Back to School Shopping Will Be Value-Driven
July 15, 2015
Millennials see value as a major driver for their fashion brand purchases. In fact, more than 85% of those surveyed reported perceived value as a major purchase driver, but almost 47% see the fashion industry as doing a marginal to poor job of executing it, according to the results of a study conducted by LIM College professors Robert Conrad, MBA and Kenneth M. Kambara, Ph.D.
The study, “Shopping Trends Among 18-25 Year-Olds,” surveyed 275 LIM College students in associate through master’s-level programs.
According to Professor Conrad, “Our study is very revealing about what these Millennials’ purchase drivers are and how the fashion industry is executing on them. To capture Millennials’ back to school purchases, fashion brands must execute with a holistic approach that encompasses both product offerings and experience.”
Dr. Kambara continued, “There’s a danger of looking at the issue as, ‘a third to a half of the market thinks we are doing a so-so job on satisfaction and value perceptions, so we need to fix it.’ It might be time to look at not only the customer experience, but also at what is being offered. While we see satisfaction and perceived value are driving choice, we also know from decades of research that these are affected by perceived quality and customer expectations.

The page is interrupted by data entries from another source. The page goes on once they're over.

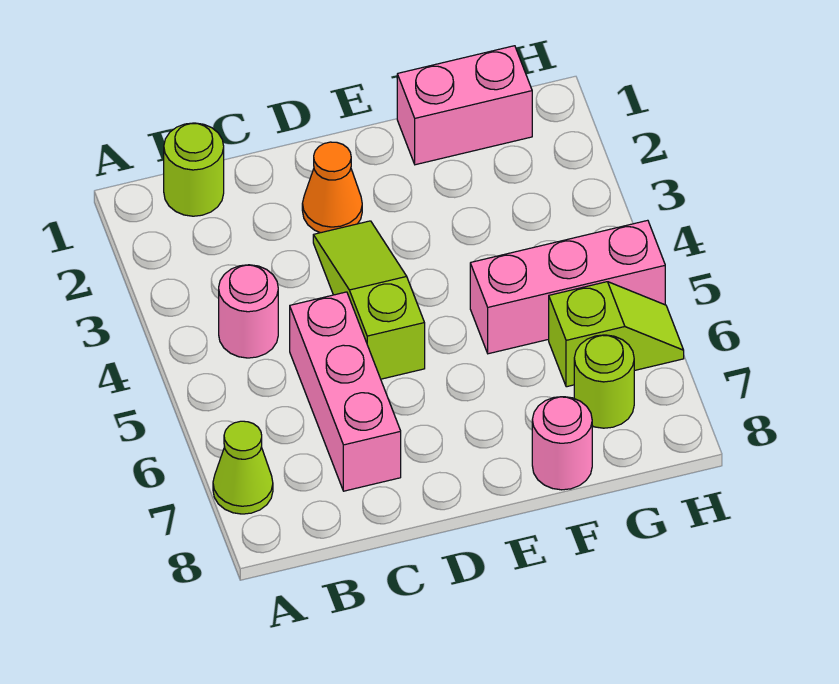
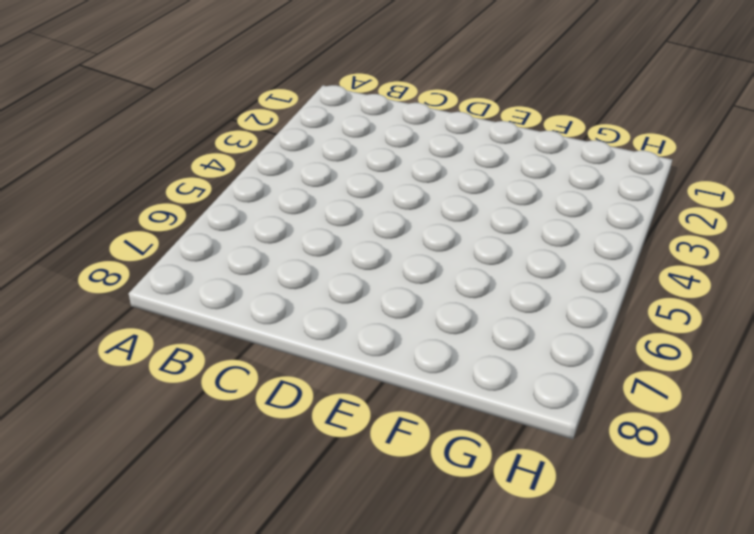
none -> lime cone A7 level 1
none -> lime round brick B1 level 1

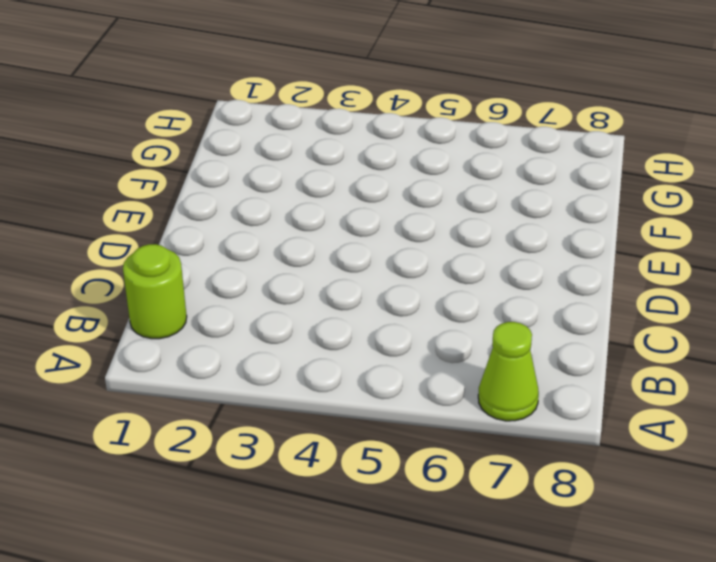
none -> pink round brick B4 level 1
none -> pink brick C5:C7 level 1

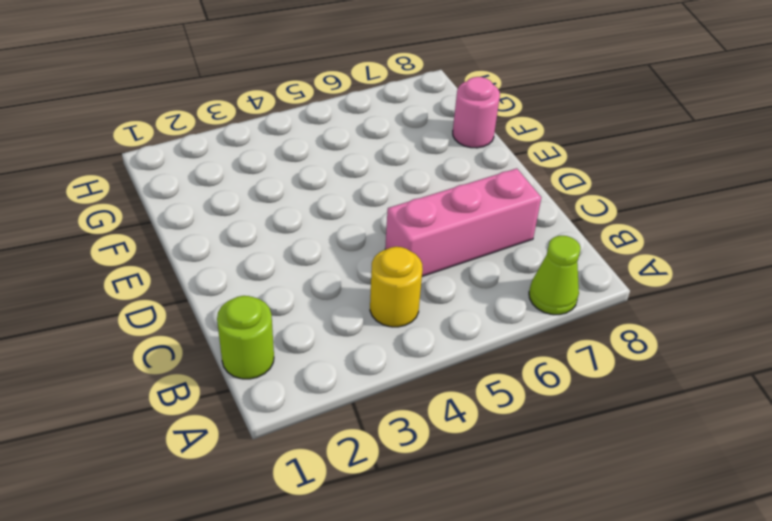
yellow round brick B4 level 1 -> pink round brick B4 level 1
none -> orange cone D2 level 1
none -> lime slope D3:D5 level 1 top 5

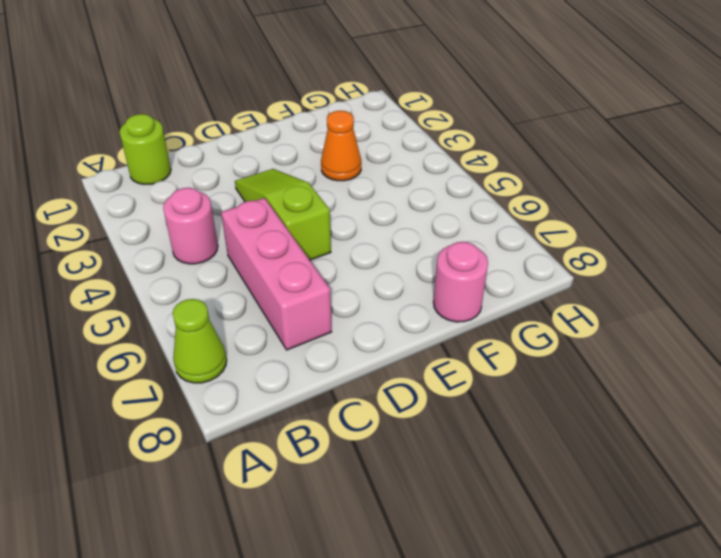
orange cone F3 level 1 -> orange cone D2 level 1
none -> pink brick F1:G1 level 1
none -> pink brick F5:H5 level 1

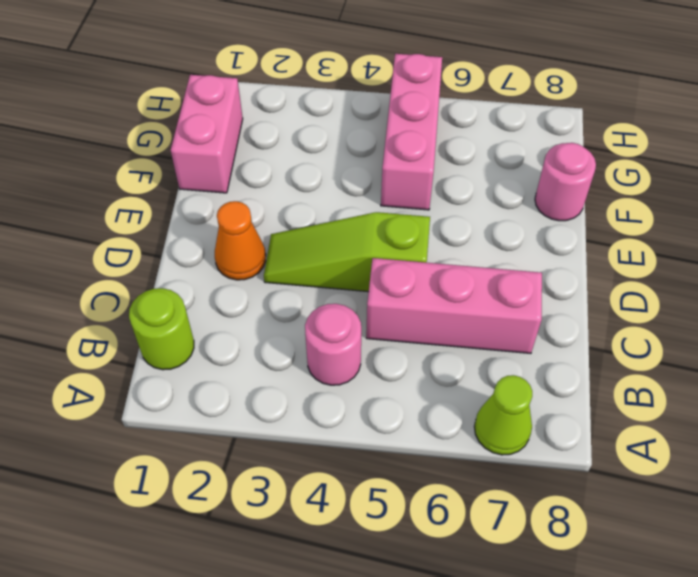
none -> lime slope G6:H6 level 1 top G
none -> lime round brick G7 level 1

Uniqueness and innovation should probably be looked at as levers.”
Purchase Drivers and Their Execution
Key findings indicate:
1. Approximately 85% of those surveyed consider value to be a major purchase driver, but almost 47% said the fashion industry is doing a marginal to poor job of executing it.
2. Over 75% of those surveyed consider customer satisfaction to be a major purchase driver, but almost 43% said the fashion industry is doing a marginal to poor job of executing it.

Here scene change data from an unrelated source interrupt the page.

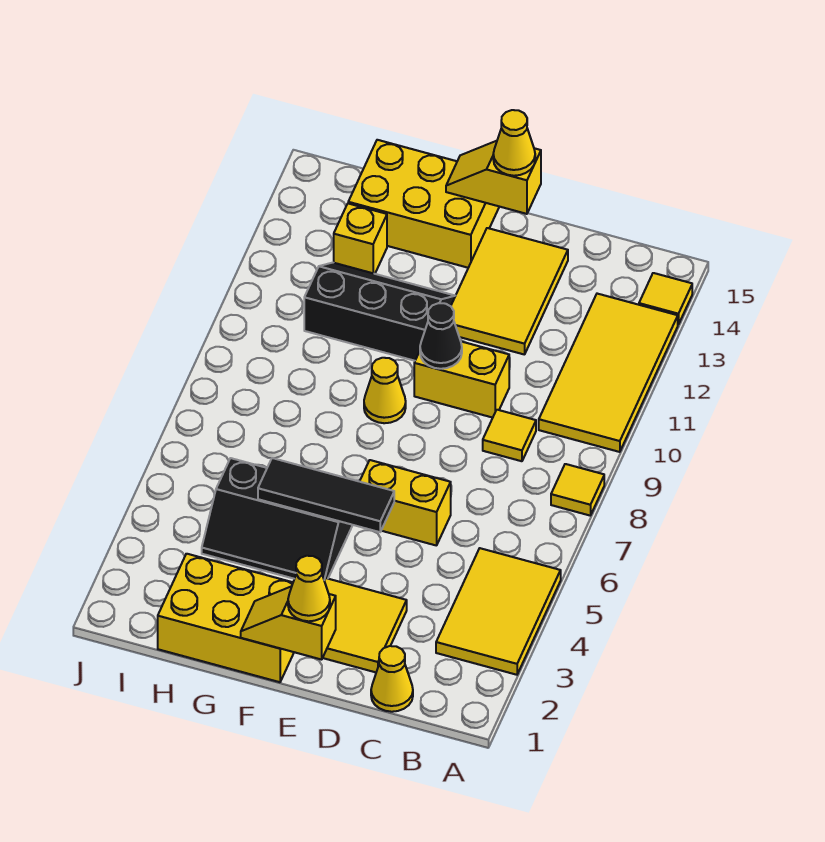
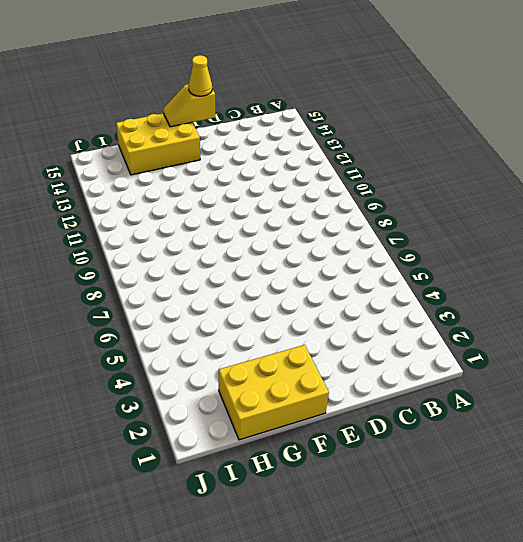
none -> yellow tile A3:B5 level 1
none -> yellow tile A8 level 1
none -> yellow tile A10:B13 level 1

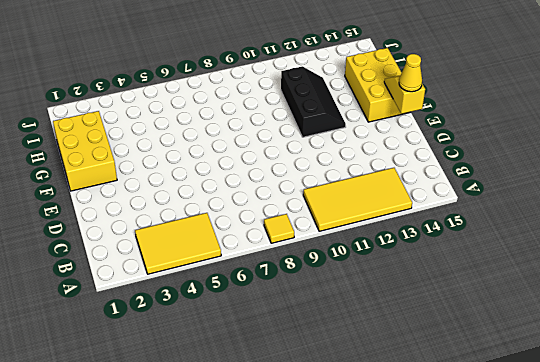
none -> yellow tile A14 level 1
none -> yellow cone C1 level 1
none -> yellow tile C9 level 1

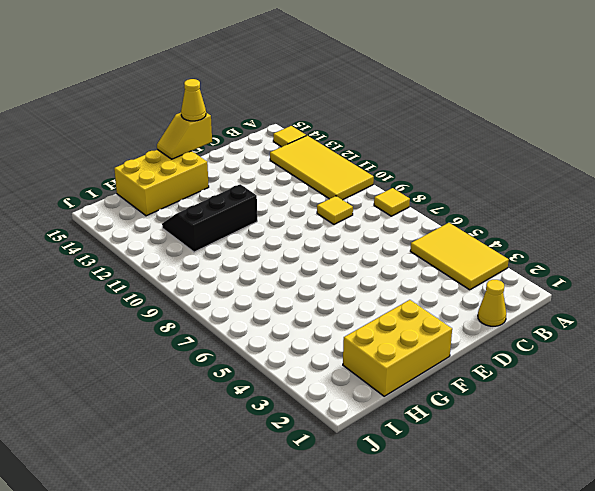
none -> yellow tile D2:E3 level 1
none -> yellow brick D6:E6 level 1
none -> yellow brick D10:E10 level 1

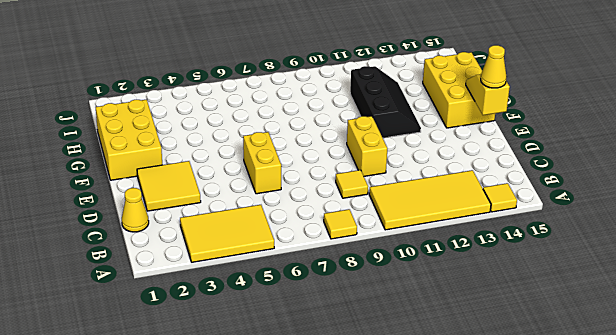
none -> yellow tile D12:E14 level 1
none -> black slope F4:H5 level 1 top 5
none -> yellow cone F9 level 1

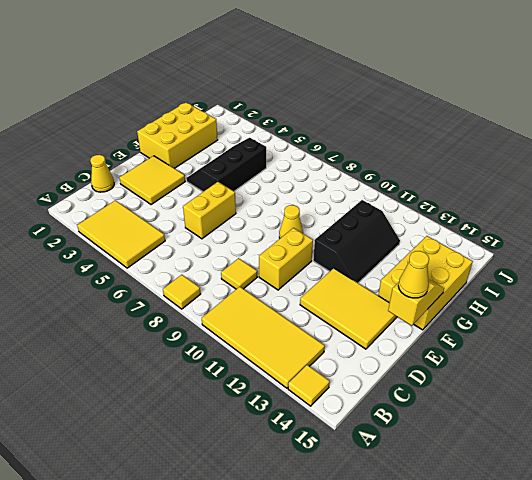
none -> yellow brick H13 level 1
none -> yellow slope E1:F1 level 2 top E
none -> black tile E5:G5 level 2

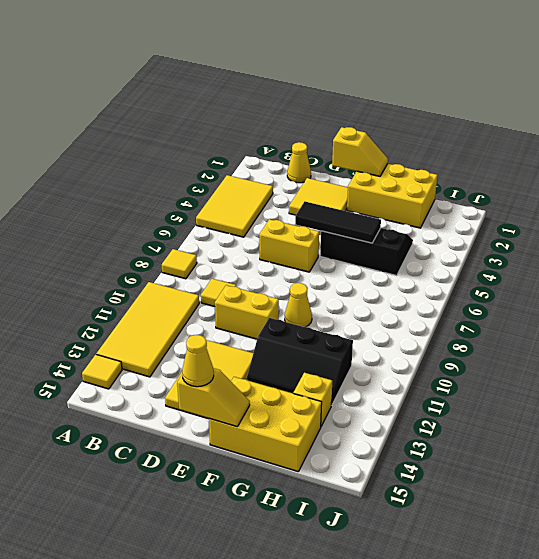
none -> black cone E10 level 2
none -> yellow cone E1 level 3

3. Approximately 67% of those surveyed consider uniqueness to be a major purchase driver, but almost 35% said the fashion industry is doing a marginal to poor job of executing it.

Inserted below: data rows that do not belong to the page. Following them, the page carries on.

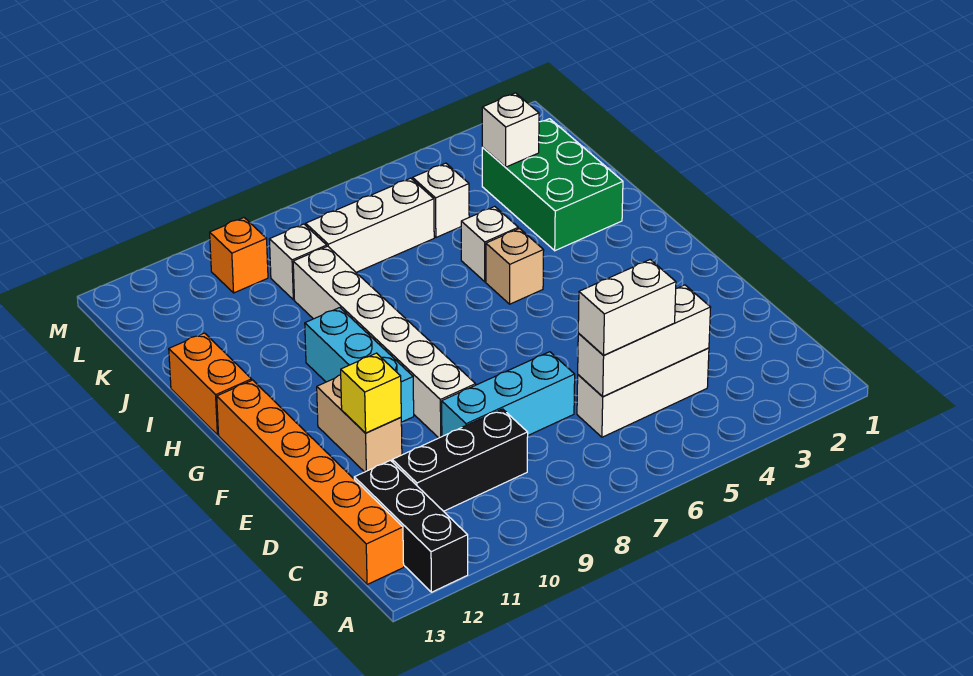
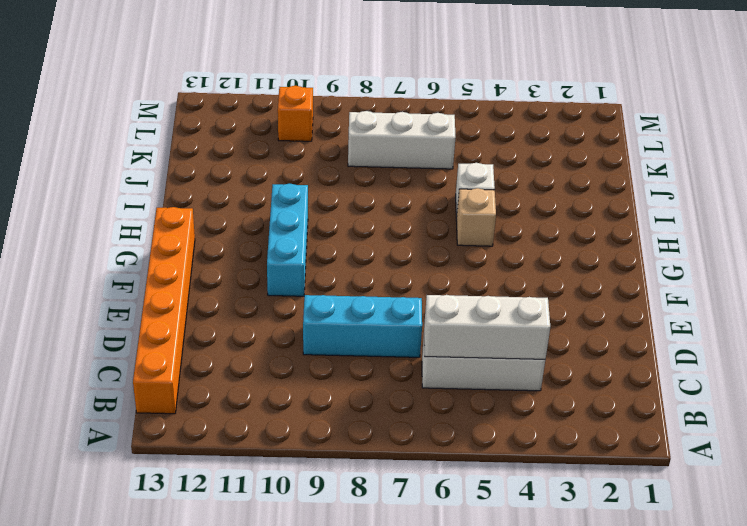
none -> black brick A12:C12 level 1
none -> black brick C9:C11 level 1
none -> white brick E9:J9 level 1

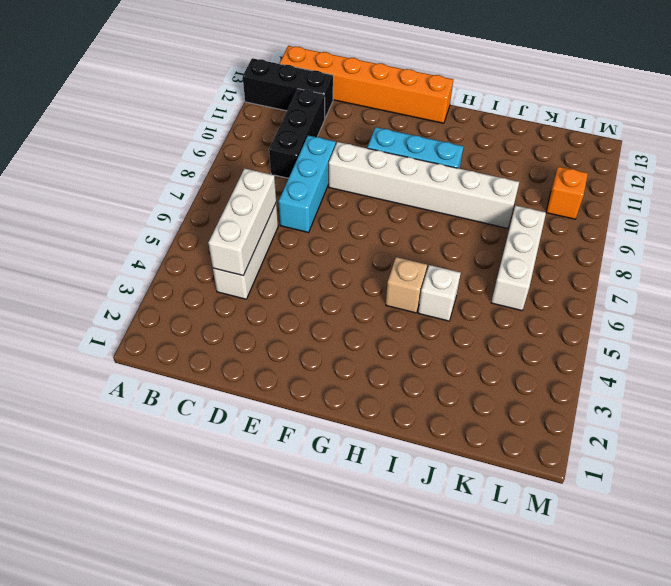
none -> tan brick E11:F11 level 1
none -> orange brick H13:I13 level 1
none -> green brick I2:K3 level 1

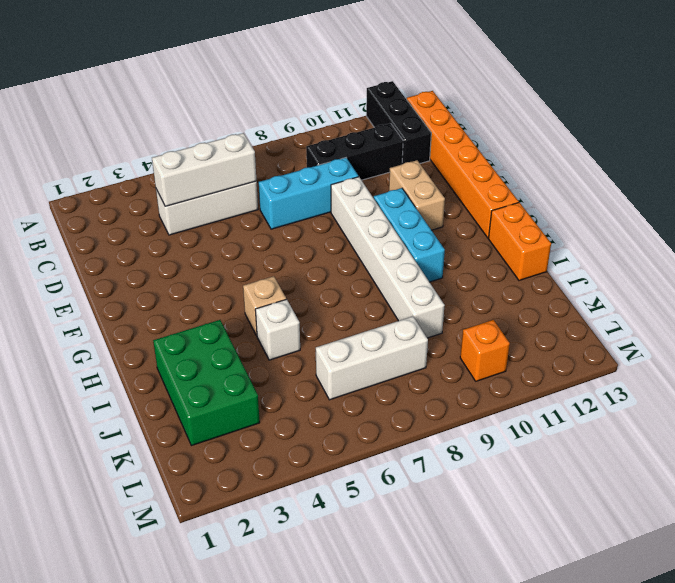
none -> white brick K5 level 1
none -> white brick K9 level 1
none -> yellow brick E11 level 2

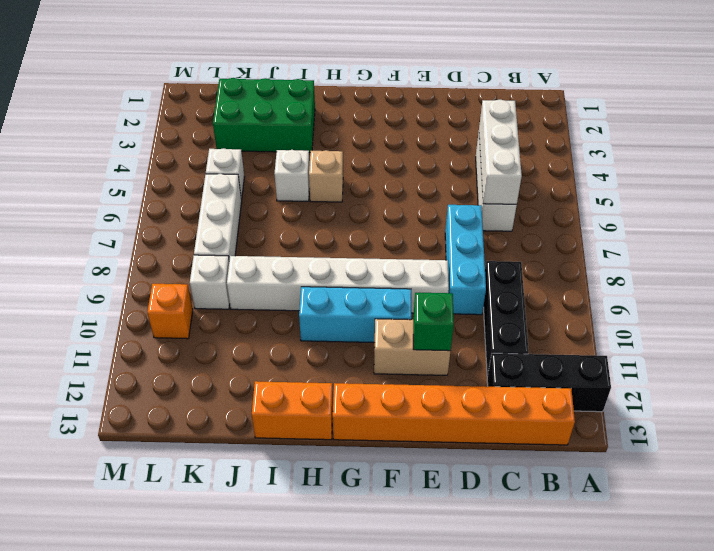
green brick E11 level 2 -> yellow brick E11 level 2
none -> white brick K3 level 2
none -> white brick C5:C6 level 3

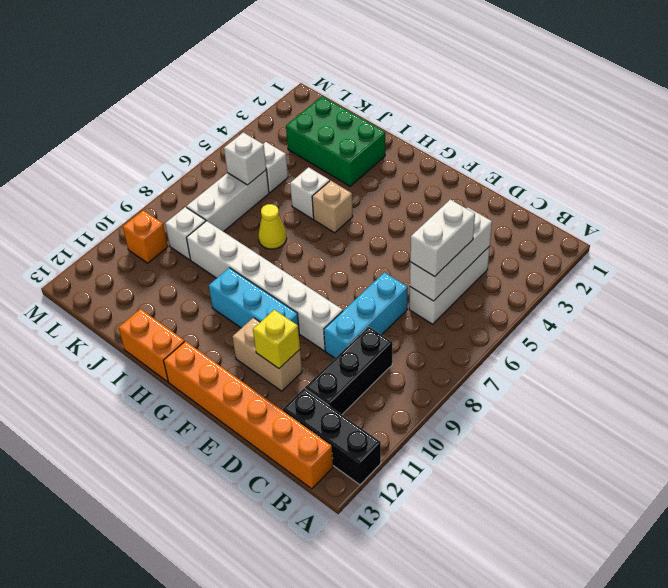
yellow cone I7 level 1 -> none
white brick K6 level 2 -> white brick K3 level 2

4. Approximately 50% consider product innovation to be influential, but 35% said the fashion industry is doing a marginal to poor job of executing it.
When asked to name their favorite brands over the past few years, the top three identified by the Millennials surveyed were Zara and H&M — both of which rely on a “fast fashion,” high turnover model — and Urban Outfitters, which creates a sense of innovation and change through its store formats.
“Even though these stores remained fairly consistent in student rankings between 2013 and 2015, the brand DNA for each of them is, in one way or another, about appearing unique — which Millennials find very appealing. Topshop follows a similar model. Because its arrival in the United States is relatively recent, it will be interesting to find out if it can maintain its freshness to Millennials and see where this brand ranks two years from now,” Dr. Kambara concluded.